*** Given records ***

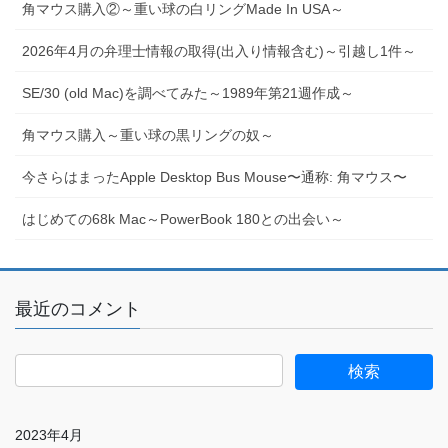
角マウス購入②～重い球の白リングMade In USA～
2026年4月の弁理士情報の取得(出入り情報含む)～引越し1件～
SE/30 (old Mac)を調べてみた～1989年第21週作成～
角マウス購入～重い球の黒リングの奴～
今さらはまったApple Desktop Bus Mouse〜通称: 角マウス〜
はじめての68k Mac～PowerBook 180との出会い～
最近のコメント
2023年4月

***

Convert the text read from the rows above into a JSON list of strings, one string per line, skipping blank lines and leaving out the pictures.

[
  "角マウス購入②～重い球の白リングMade In USA～",
  "2026年4月の弁理士情報の取得(出入り情報含む)～引越し1件～",
  "SE/30 (old Mac)を調べてみた～1989年第21週作成～",
  "角マウス購入～重い球の黒リングの奴～",
  "今さらはまったApple Desktop Bus Mouse〜通称: 角マウス〜",
  "はじめての68k Mac～PowerBook 180との出会い～",
  "最近のコメント",
  "2023年4月"
]